For developmental toxicity endpoints, it has been
demonstrated that the application of the 10-fold
factor for LOAEL-to-NOAEL conversion is too
large.
Traditionally, a safety factor of 100 would be used
for RfD calculations to extrapolate from a well-
conducted animal bioassay (10-fold factor animal
to human) and to account for human variability in
response (10-fold factor human-to-human
variability).
Acceptable Daily Intake
 Safety of exposures is estimated based on the NOAEL
 adjusted by a series of population susceptibility factors
 to provide a value for the Acceptable Daily Intake
 (ADI). The ADI is an estimate of the level of daily
 exposure to an agent that is projected to be without
 adverse health impact on the human population.
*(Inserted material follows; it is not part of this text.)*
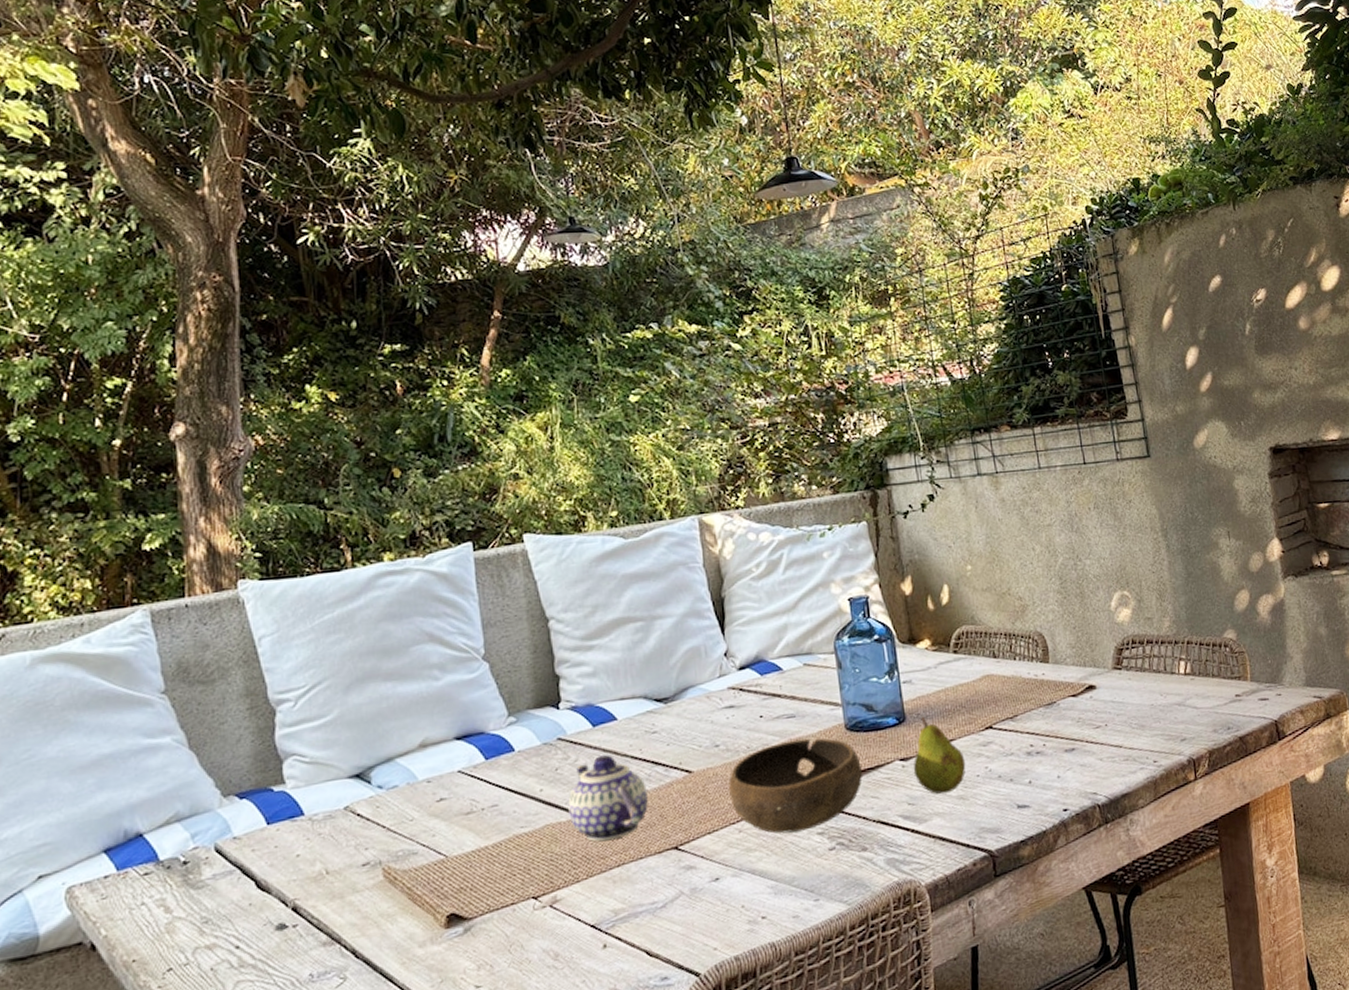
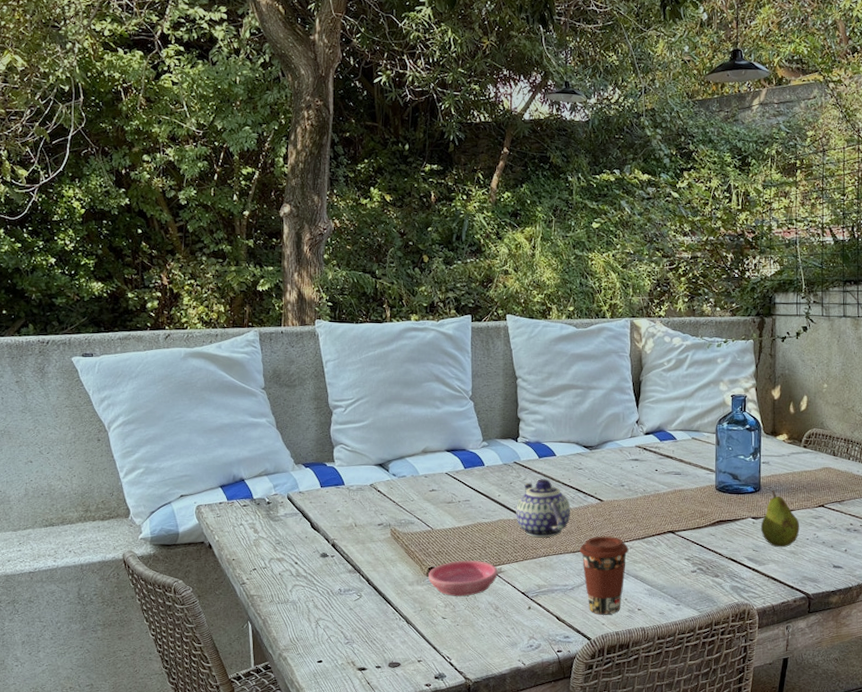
saucer: none [447,890,552,952] -> present [428,560,498,597]
coffee cup: none [667,819,738,937] -> present [579,536,629,615]
bowl: present [728,738,862,834] -> none [627,491,723,555]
              ADI = NOAEL / (UF x MF)

 where UF is the uncertainty factor and MF is the modifying
 factor.
UF and MF provide adjustments to ADI that are
presumed to ensure safety by accounting for
uncertainty in dose extrapolation, uncertainty in
duration extrapolation, differential sensitivities
between humans and animals, and differential
sensitivities among humans (e.g., the presumed
increased sensitivity for children compared to
adults).
Thus, for a substance that triggers all four of the
uncertainty factors indicated previously, the
calculation would be ADI = NOAEL/10,000.
In some cases, for example, if the metabolism
of the substance is known to provide greater
sensitivity in the test organism compared to
humans, an MF of less than 1 may be applied
in the ADI calculation.
The ADIs are used by WHO for pesticides and
food additives to define “the daily intake of
chemical, which during an entire lifetime
appears to be without appreciable risk on the
basis of all known facts at that time”.
     To reduce uncertainty in calculating RfDs and
     ADIs, there has been a transition from the use of
     traditional 10-fold uncertainty factors to the use of
     data-derived and chemical-specific adjustment
     factors.
     Such efforts have included reviewing the human
     pharmacologic literature from published clinical
     trials




Toxicokinetic (TK) and toxicodynamic (TD) considerations inherent in
           interspecies and interindividual extrapolations
Benchmark dose lower confidence
limit (BMDL)
 BMD: The dose–response is modeled and the lower
 confidence bound for a dose at a specified response
 level [benchmark response (BMR)] is calculated.
 The BMD is used as an alternative to the
 NOAEL/LOAEL approach for a more quantitative way
 of deriving regulatory levels for health effects assumed
 to have a nonlinear (threshold-like) low dose–response
 relationship.
 The BMR is usually specified at 1, 5, or 10%.
 The BMDx (with x representing the percent benchmark
 response) is used as an alternative to the NOAEL
 value for reference dose calculations.

             RfD = BMDx / (UF x MF)
The BMD approach involves modeling the
dose–response curve in the range of the
observable data, and then using that model
to interpolate an estimate of the dose that
corresponds to a particular level of
response, e.g., 5 or 10 % for quantal data,
or some predefined change in response
from controls for continuous data.
Hormeosis




 Hormesis is a dose-response phenomenon characterized by a low
 dose beneficial effect and a high dose toxic effect, resulting in either
 a J-shaped or an inverted U-shaped dose-response curve.
 A hormetic substance, therefore, instead of having no effect at low
 doses, as is the case for most toxins, produces a positive effect
 compared to the untreated subjects.